**Task**
Quote every line of the entries below word for word, but leave out the pictures.

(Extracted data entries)
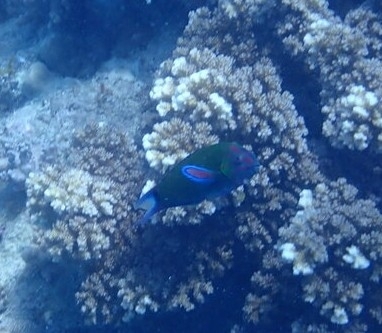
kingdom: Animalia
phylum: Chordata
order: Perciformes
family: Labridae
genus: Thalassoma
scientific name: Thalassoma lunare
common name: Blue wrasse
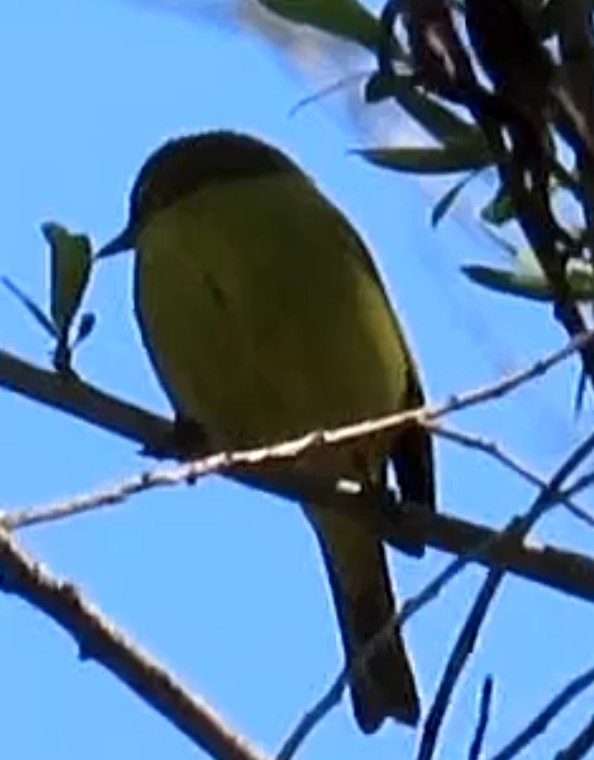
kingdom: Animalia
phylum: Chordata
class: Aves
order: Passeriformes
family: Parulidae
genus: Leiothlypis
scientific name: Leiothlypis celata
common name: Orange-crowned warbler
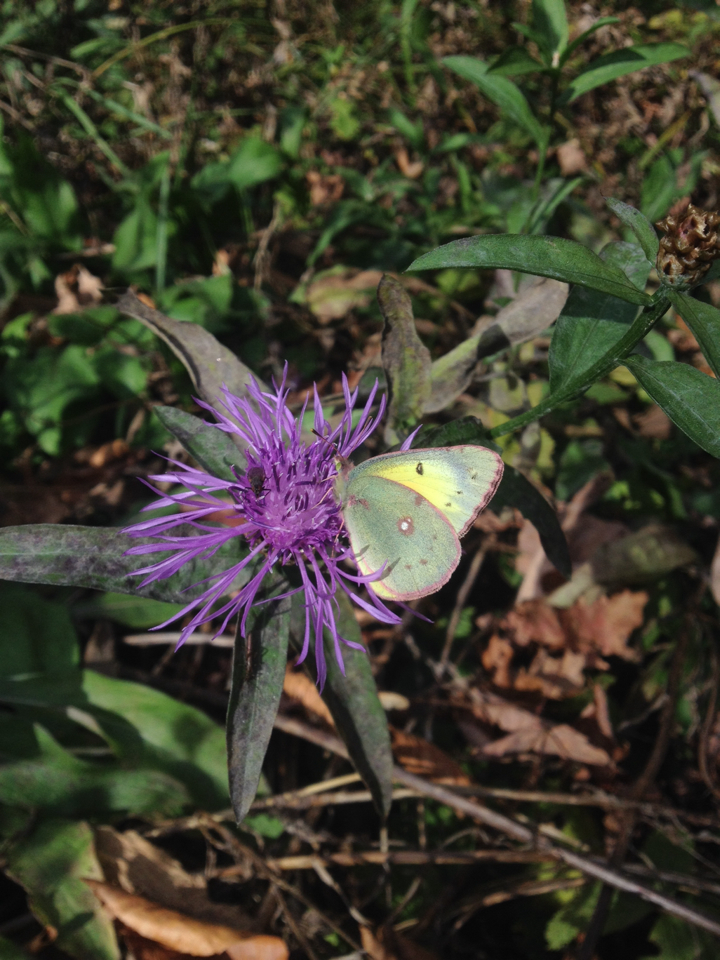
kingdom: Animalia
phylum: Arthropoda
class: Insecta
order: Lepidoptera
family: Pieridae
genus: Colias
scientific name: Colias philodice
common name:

**Written solution**
kingdom: Animalia
phylum: Chordata
order: Perciformes
family: Labridae
genus: Thalassoma
scientific name: Thalassoma lunare
common name: Blue wrasse
kingdom: Animalia
phylum: Chordata
class: Aves
order: Passeriformes
family: Parulidae
genus: Leiothlypis
scientific name: Leiothlypis celata
common name: Orange-crowned warbler
kingdom: Animalia
phylum: Arthropoda
class: Insecta
order: Lepidoptera
family: Pieridae
genus: Colias
scientific name: Colias philodice
common name:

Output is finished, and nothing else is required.